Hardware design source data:
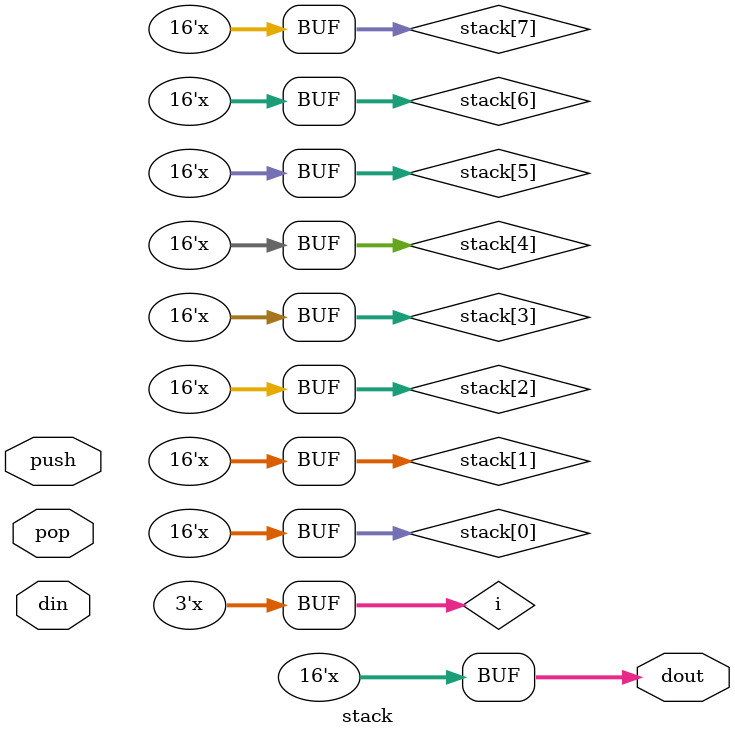
<source format=v>
module stack(dout,push ,pop ,din);

output reg [15:0] dout ;

input push ;
input pop ;
input [15:0] din ;


reg [15:0] stack [0:7] ;

reg [2:0] i;

initial i = 0;

always @ (*) 
begin
	if (push) begin 
		stack[i] = din;
		i= i + 1;
	end 
	else if (pop) begin
		dout = stack[i];
		i = i - 1;
	end
end  

endmodule
</source>
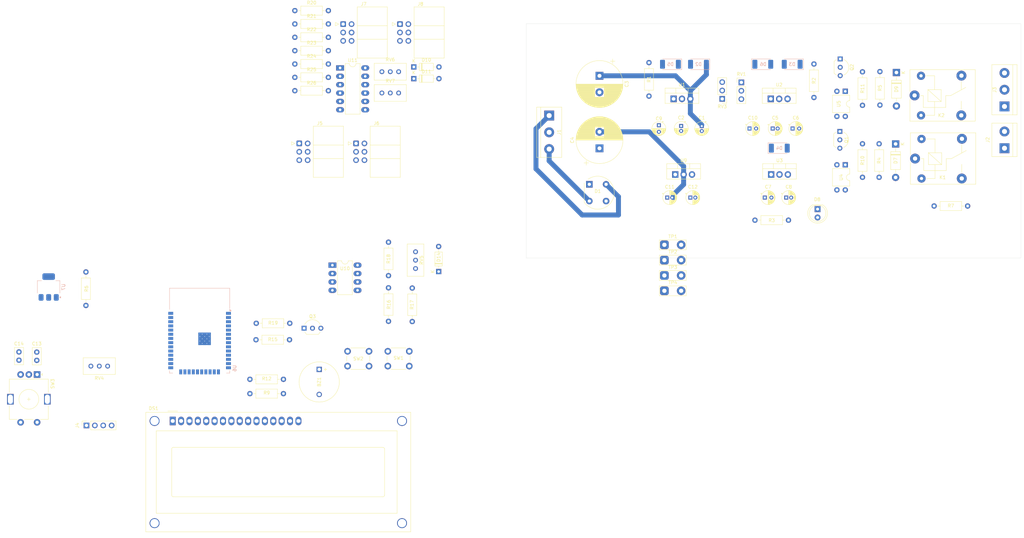
<source format=kicad_pcb>
(kicad_pcb
	(version 20240108)
	(generator "pcbnew")
	(generator_version "8.0")
	(general
		(thickness 1.6)
		(legacy_teardrops no)
	)
	(paper "A4")
	(layers
		(0 "F.Cu" signal)
		(31 "B.Cu" signal)
		(32 "B.Adhes" user "B.Adhesive")
		(33 "F.Adhes" user "F.Adhesive")
		(34 "B.Paste" user)
		(35 "F.Paste" user)
		(36 "B.SilkS" user "B.Silkscreen")
		(37 "F.SilkS" user "F.Silkscreen")
		(38 "B.Mask" user)
		(39 "F.Mask" user)
		(40 "Dwgs.User" user "User.Drawings")
		(41 "Cmts.User" user "User.Comments")
		(42 "Eco1.User" user "User.Eco1")
		(43 "Eco2.User" user "User.Eco2")
		(44 "Edge.Cuts" user)
		(45 "Margin" user)
		(46 "B.CrtYd" user "B.Courtyard")
		(47 "F.CrtYd" user "F.Courtyard")
		(48 "B.Fab" user)
		(49 "F.Fab" user)
		(50 "User.1" user)
		(51 "User.2" user)
		(52 "User.3" user)
		(53 "User.4" user)
		(54 "User.5" user)
		(55 "User.6" user)
		(56 "User.7" user)
		(57 "User.8" user)
		(58 "User.9" user)
	)
	(setup
		(stackup
			(layer "F.SilkS"
				(type "Top Silk Screen")
			)
			(layer "F.Paste"
				(type "Top Solder Paste")
			)
			(layer "F.Mask"
				(type "Top Solder Mask")
				(thickness 0.01)
			)
			(layer "F.Cu"
				(type "copper")
				(thickness 0.035)
			)
			(layer "dielectric 1"
				(type "core")
				(thickness 1.51)
				(material "FR4")
				(epsilon_r 4.5)
				(loss_tangent 0.02)
			)
			(layer "B.Cu"
				(type "copper")
				(thickness 0.035)
			)
			(layer "B.Mask"
				(type "Bottom Solder Mask")
				(thickness 0.01)
			)
			(layer "B.Paste"
				(type "Bottom Solder Paste")
			)
			(layer "B.SilkS"
				(type "Bottom Silk Screen")
			)
			(copper_finish "None")
			(dielectric_constraints no)
		)
		(pad_to_mask_clearance 0)
		(allow_soldermask_bridges_in_footprints no)
		(pcbplotparams
			(layerselection 0x00010fc_ffffffff)
			(plot_on_all_layers_selection 0x0000000_00000000)
			(disableapertmacros no)
			(usegerberextensions no)
			(usegerberattributes yes)
			(usegerberadvancedattributes yes)
			(creategerberjobfile yes)
			(dashed_line_dash_ratio 12.000000)
			(dashed_line_gap_ratio 3.000000)
			(svgprecision 4)
			(plotframeref no)
			(viasonmask no)
			(mode 1)
			(useauxorigin no)
			(hpglpennumber 1)
			(hpglpenspeed 20)
			(hpglpendiameter 15.000000)
			(pdf_front_fp_property_popups yes)
			(pdf_back_fp_property_popups yes)
			(dxfpolygonmode yes)
			(dxfimperialunits yes)
			(dxfusepcbnewfont yes)
			(psnegative no)
			(psa4output no)
			(plotreference yes)
			(plotvalue yes)
			(plotfptext yes)
			(plotinvisibletext no)
			(sketchpadsonfab no)
			(subtractmaskfromsilk no)
			(outputformat 1)
			(mirror no)
			(drillshape 1)
			(scaleselection 1)
			(outputdirectory "")
		)
	)
	(net 0 "")
	(net 1 "Net-(BZ1-+)")
	(net 2 "GND")
	(net 3 "/alimentacion/lm317_vi")
	(net 4 "+VDC")
	(net 5 "/alimentacion/lm337_vi")
	(net 6 "-VDC")
	(net 7 "+5V")
	(net 8 "/alimentacion/lm317_vadj")
	(net 9 "/alimentacion/lm337_vadj")
	(net 10 "-5V")
	(net 11 "/control/IO25")
	(net 12 "/control/IO26")
	(net 13 "/alimentacion/puente_in")
	(net 14 "/alimentacion/puente_in2")
	(net 15 "Net-(D7-A)")
	(net 16 "Net-(D8-A)")
	(net 17 "Net-(D9-A)")
	(net 18 "/control/IO15")
	(net 19 "/control/IO34")
	(net 20 "/control/IO35")
	(net 21 "/control/IO23")
	(net 22 "/control/IO18")
	(net 23 "/control/IO19")
	(net 24 "unconnected-(DS1-D4-Pad11)")
	(net 25 "/control/IO17")
	(net 26 "/control/IO21")
	(net 27 "unconnected-(DS1-D7-Pad14)")
	(net 28 "unconnected-(DS1-D6-Pad13)")
	(net 29 "/control/IO22")
	(net 30 "unconnected-(DS1-D5-Pad12)")
	(net 31 "Net-(DS1-VO)")
	(net 32 "GND2")
	(net 33 "/alimentacion/rele 1")
	(net 34 "/control/TX")
	(net 35 "+3.3V")
	(net 36 "/control/RX")
	(net 37 "unconnected-(K1-Pad4)")
	(net 38 "/alimentacion/rele 2")
	(net 39 "unconnected-(K2-Pad4)")
	(net 40 "Net-(Q1-B)")
	(net 41 "Net-(Q2-B)")
	(net 42 "Net-(Q3-B)")
	(net 43 "/alimentacion/V1_shunt")
	(net 44 "/alimentacion/RELE 1")
	(net 45 "Net-(R4-Pad1)")
	(net 46 "Net-(R5-Pad1)")
	(net 47 "/alimentacion/RELE 2")
	(net 48 "Net-(R10-Pad1)")
	(net 49 "Net-(R11-Pad1)")
	(net 50 "Net-(U6-EN)")
	(net 51 "/control/+24V")
	(net 52 "/control/IO14")
	(net 53 "/control/-24V")
	(net 54 "/control/V1_shunt")
	(net 55 "/control/IO2")
	(net 56 "Net-(U6-IO0)")
	(net 57 "/control/IO13")
	(net 58 "/control/IO12")
	(net 59 "unconnected-(U6-SENSOR_VP-Pad4)")
	(net 60 "/control/IO27")
	(net 61 "/control/IO33")
	(net 62 "unconnected-(U6-NC-Pad32)")
	(net 63 "unconnected-(U6-SENSOR_VN-Pad5)")
	(net 64 "unconnected-(U6-NC-Pad20)")
	(net 65 "/control/IO16")
	(net 66 "unconnected-(U6-NC-Pad21)")
	(net 67 "/control/IO5")
	(net 68 "/control/IO4")
	(net 69 "unconnected-(U6-NC-Pad17)")
	(net 70 "unconnected-(U6-NC-Pad22)")
	(net 71 "unconnected-(U6-NC-Pad18)")
	(net 72 "/control/IO32")
	(net 73 "unconnected-(U6-NC-Pad19)")
	(net 74 "/control/V2_shunt")
	(net 75 "Net-(R16-Pad2)")
	(net 76 "Net-(U10B--)")
	(net 77 "Net-(U10A-+)")
	(net 78 "Net-(R20-Pad1)")
	(net 79 "Net-(U11A--)")
	(net 80 "Net-(U11B--)")
	(net 81 "Net-(R21-Pad2)")
	(net 82 "Net-(U11C--)")
	(net 83 "Net-(U11C-+)")
	(footprint "Resistor_THT:R_Axial_DIN0207_L6.3mm_D2.5mm_P10.16mm_Horizontal" (layer "F.Cu") (at -61.78 110.85))
	(footprint "TestPoint:TestPoint_2Pads_Pitch5.08mm_Drill1.3mm" (layer "F.Cu") (at 61.92 96.35))
	(footprint "Connector_PinHeader_2.54mm:PinHeader_1x03_P2.54mm_Vertical" (layer "F.Cu") (at 85.25 37.777401))
	(footprint "Resistor_THT:R_Axial_DIN0207_L6.3mm_D2.5mm_P10.16mm_Horizontal" (layer "F.Cu") (at -50.08 32.2))
	(footprint "Button_Switch_THT:SW_PUSH_6mm" (layer "F.Cu") (at -21.9 119.35))
	(footprint "Resistor_THT:R_Axial_DIN0207_L6.3mm_D2.5mm_P10.16mm_Horizontal" (layer "F.Cu") (at -50.08 16))
	(footprint "Package_TO_SOT_THT:TO-220-3_Vertical" (layer "F.Cu") (at 64.71 42.777401))
	(footprint "TerminalBlock:TerminalBlock_bornier-2_P5.08mm" (layer "F.Cu") (at 165 57.75 90))
	(footprint "Connector_PinHeader_2.54mm:PinHeader_1x03_P2.54mm_Vertical" (layer "F.Cu") (at 79.45 42.777401 180))
	(footprint "Connector_IDC:IDC-Header_2x03_P2.54mm_Horizontal" (layer "F.Cu") (at -18.22 20.1))
	(footprint "Resistor_THT:R_Axial_DIN0207_L6.3mm_D2.5mm_P10.16mm_Horizontal" (layer "F.Cu") (at -21.7 100.09 -90))
	(footprint "Resistor_THT:R_Axial_DIN0207_L6.3mm_D2.5mm_P10.16mm_Horizontal" (layer "F.Cu") (at 89.37 79.577401))
	(footprint "Capacitor_THT:CP_Radial_D4.0mm_P2.00mm" (layer "F.Cu") (at 92.35 72.722401))
	(footprint "Capacitor_THT:CP_Radial_D4.0mm_P2.00mm" (layer "F.Cu") (at 87.7226 51.777401))
	(footprint "Capacitor_THT:C_Disc_D5.0mm_W2.5mm_P2.50mm" (layer "F.Cu") (at -133.7 119.55 -90))
	(footprint "Capacitor_THT:CP_Radial_D4.0mm_P1.50mm" (layer "F.Cu") (at 98.85 72.722401))
	(footprint "Package_TO_SOT_THT:TO-220-3_Vertical" (layer "F.Cu") (at 94.27 65.722401))
	(footprint "Connector_IDC:IDC-Header_2x03_P2.54mm_Horizontal" (layer "F.Cu") (at -48.745 56.29))
	(footprint "Resistor_THT:R_Axial_DIN0207_L6.3mm_D2.5mm_P10.16mm_Horizontal" (layer "F.Cu") (at -50.08 24.1))
	(footprint "Capacitor_THT:CP_Radial_D4.0mm_P1.50mm" (layer "F.Cu") (at 94.75 51.777401))
	(footprint "Resistor_THT:R_Axial_DIN0207_L6.3mm_D2.5mm_P10.16mm_Horizontal" (layer "F.Cu") (at -53.54 132.2 180))
	(footprint "Resistor_THT:R_Axial_DIN0207_L6.3mm_D2.5mm_P10.16mm_Horizontal" (layer "F.Cu") (at 127.25 44.657401 90))
	(footprint "Resistor_THT:R_Axial_DIN0207_L6.3mm_D2.5mm_P10.16mm_Horizontal" (layer "F.Cu") (at 107.25 42.357401 90))
	(footprint "Capacitor_THT:CP_Radial_D4.0mm_P1.50mm"
		(layer "F.Cu")
		(uuid "4898f6c3-dc87-462c-9e38-907d91b2fc4d")
		(at 73.25 51.027401 -90)
		(descr "CP, Radial series, Radial, pin pitch=1.50mm, , diameter=4mm, Electrolytic Capacitor")
		(tags "CP Radial series Radial pin pitch 1.50mm  diameter 4mm Electrolytic Capacitor")
		(property "Reference" "C1"
			(at -2.5 0 180)
			(layer "F.SilkS")
			(uuid "1bc6cf15-3319-4380-8957-0ccde9568ea1")
			(effects
				(font
					(size 1 1)
					(thickness 0.15)
				)
			)
		)
		(property "Value" "0.1uF"
			(at 0.75 3.25 90)
			(layer "F.Fab")
			(uuid "a0b747f7-a5b4-4a82-8a6a-80fb12b3228b")
			(effects
				(font
					(size 1 1)
					(thickness 0.15)
				)
			)
		)
		(property "Footprint" "Capacitor_THT:CP_Radial_D4.0mm_P1.50mm"
			(at 0 0 -90)
			(unlocked yes)
			(layer "F.Fab")
			(hide yes)
			(uuid "b8284ca1-3a2c-4a7a-b445-a82c5fe8115a")
			(effects
				(font
					(size 1.27 1.27)
					(thickness 0.15)
				)
			)
		)
		(property "Datasheet" ""
			(at 0 0 -90)
			(unlocked yes)
			(layer "F.Fab")
			(hide yes)
			(uuid "306dd7ef-4adb-4ad8-ac38-fe04d11493b9")
			(effects
				(font
					(size 1.27 1.27)
					(thickness 0.15)
				)
			)
		)
		(property "Description" "Polarized capacitor, US symbol"
			(at 0 0 -90)
			(unlocked yes)
			(layer "F.Fab")
			(hide yes)
			(uuid "95a547cf-26e6-47b9-9123-c0179469bb6f")
			(effects
				(font
					(size 1.27 1.27)
					(thickness 0.15)
				)
			)
		)
		(property ki_fp_filters "CP_*")
		(path "/08562e13-5f67-433a-8580-cb712e5e308f/1507e3ff-cba3-49d5-85bf-69c33e2444b7")
		(sheetname "alimentacion")
		(sheetfile "alimentacion.kicad_sch")
		(attr through_hole)
		(fp_line
			(start 0.75 0.84)
			(end 0.75 2.08)
			(stroke
				(width 0.12)
				(type solid)
			)
			(layer "F.SilkS")
			(uuid "0fcba374-4b00-44a7-9eef-eda38b17c7ef")
		)
		(fp_line
			(start 0.79 0.84)
			(end 0.79 2.08)
			(stroke
				(width 0.12)
				(type solid)
			)
			(layer "F.SilkS")
			(uuid "f6ddc024-4a3d-48de-80e1-4f92876ec9c2")
		)
		(fp_line
			(start 0.83 0.84)
			(end 0.83 2.079)
			(stroke
				(width 0.12)
				(type solid)
			)
			(layer "F.SilkS")
			(uuid "ff79565c-263a-44bb-bbc6-b12ae63ca287")
		)
		(fp_line
			(start 0.87 0.84)
			(end 0.87 2.077)
			(stroke
				(width 0.12)
				(type solid)
			)
			(layer "F.SilkS")
			(uuid "b03a42e6-2227-40cc-bf48-c9e84ef22d7f")
		)
		(fp_line
			(start 0.91 0.84)
			(end 0.91 2.074)
			(stroke
				(width 0.12)
				(type solid)
			)
			(layer "F.SilkS")
			(uuid "bd12dfa9-3d5a-4cb5-b0d0-466fe14f9fa5")
		)
		(fp_line
			(start 0.95 0.84)
			(end 0.95 2.071)
			(stroke
				(width 0.12)
				(type solid)
			)
			(layer "F.SilkS")
			(uuid "7759dc5f-fe6e-47ea-bb71-37d6393e3cfd")
		)
		(fp_line
			(start 0.99 0.84)
			(end 0.99 2.067)
			(stroke
				(width 0.12)
				(type solid)
			)
			(layer "F.SilkS")
			(uuid "227a72d8-4c86-4d17-9fa5-9a43fee78636")
		)
		(fp_line
			(start 1.03 0.84)
			(end 1.03 2.062)
			(stroke
				(width 0.12)
				(type solid)
			)
			(layer "F.SilkS")
			(uuid "3e686729-7958-4a56-bcfa-7005563646b7")
		)
		(fp_line
			(start 1.07 0.84)
			(end 1.07 2.056)
			(stroke
				(width 0.12)
				(type solid)
			)
			(layer "F.SilkS")
			(uuid "a87454c3-9239-4fa5-a5a0-eb0b8db8a00f")
		)
		(fp_line
			(start 1.11 0
... [575481 chars truncated]
</source>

# DIRECTIONS FOR THIS TASK
Starting at the line above that contains "else if (pop) begin", transcribe every line exactly through the line that contains "(pcbplotparams", including that last one, and skip the pictures.

# TASK OUTPUT
	else if (pop) begin
		dout = stack[i];
		i = i - 1;
	end
end  

endmodule
</source>
<source format=kicad_pcb>
(kicad_pcb
	(version 20240108)
	(generator "pcbnew")
	(generator_version "8.0")
	(general
		(thickness 1.6)
		(legacy_teardrops no)
	)
	(paper "A4")
	(layers
		(0 "F.Cu" signal)
		(31 "B.Cu" signal)
		(32 "B.Adhes" user "B.Adhesive")
		(33 "F.Adhes" user "F.Adhesive")
		(34 "B.Paste" user)
		(35 "F.Paste" user)
		(36 "B.SilkS" user "B.Silkscreen")
		(37 "F.SilkS" user "F.Silkscreen")
		(38 "B.Mask" user)
		(39 "F.Mask" user)
		(40 "Dwgs.User" user "User.Drawings")
		(41 "Cmts.User" user "User.Comments")
		(42 "Eco1.User" user "User.Eco1")
		(43 "Eco2.User" user "User.Eco2")
		(44 "Edge.Cuts" user)
		(45 "Margin" user)
		(46 "B.CrtYd" user "B.Courtyard")
		(47 "F.CrtYd" user "F.Courtyard")
		(48 "B.Fab" user)
		(49 "F.Fab" user)
		(50 "User.1" user)
		(51 "User.2" user)
		(52 "User.3" user)
		(53 "User.4" user)
		(54 "User.5" user)
		(55 "User.6" user)
		(56 "User.7" user)
		(57 "User.8" user)
		(58 "User.9" user)
	)
	(setup
		(stackup
			(layer "F.SilkS"
				(type "Top Silk Screen")
			)
			(layer "F.Paste"
				(type "Top Solder Paste")
			)
			(layer "F.Mask"
				(type "Top Solder Mask")
				(thickness 0.01)
			)
			(layer "F.Cu"
				(type "copper")
				(thickness 0.035)
			)
			(layer "dielectric 1"
				(type "core")
				(thickness 1.51)
				(material "FR4")
				(epsilon_r 4.5)
				(loss_tangent 0.02)
			)
			(layer "B.Cu"
				(type "copper")
				(thickness 0.035)
			)
			(layer "B.Mask"
				(type "Bottom Solder Mask")
				(thickness 0.01)
			)
			(layer "B.Paste"
				(type "Bottom Solder Paste")
			)
			(layer "B.SilkS"
				(type "Bottom Silk Screen")
			)
			(copper_finish "None")
			(dielectric_constraints no)
		)
		(pad_to_mask_clearance 0)
		(allow_soldermask_bridges_in_footprints no)
		(pcbplotparams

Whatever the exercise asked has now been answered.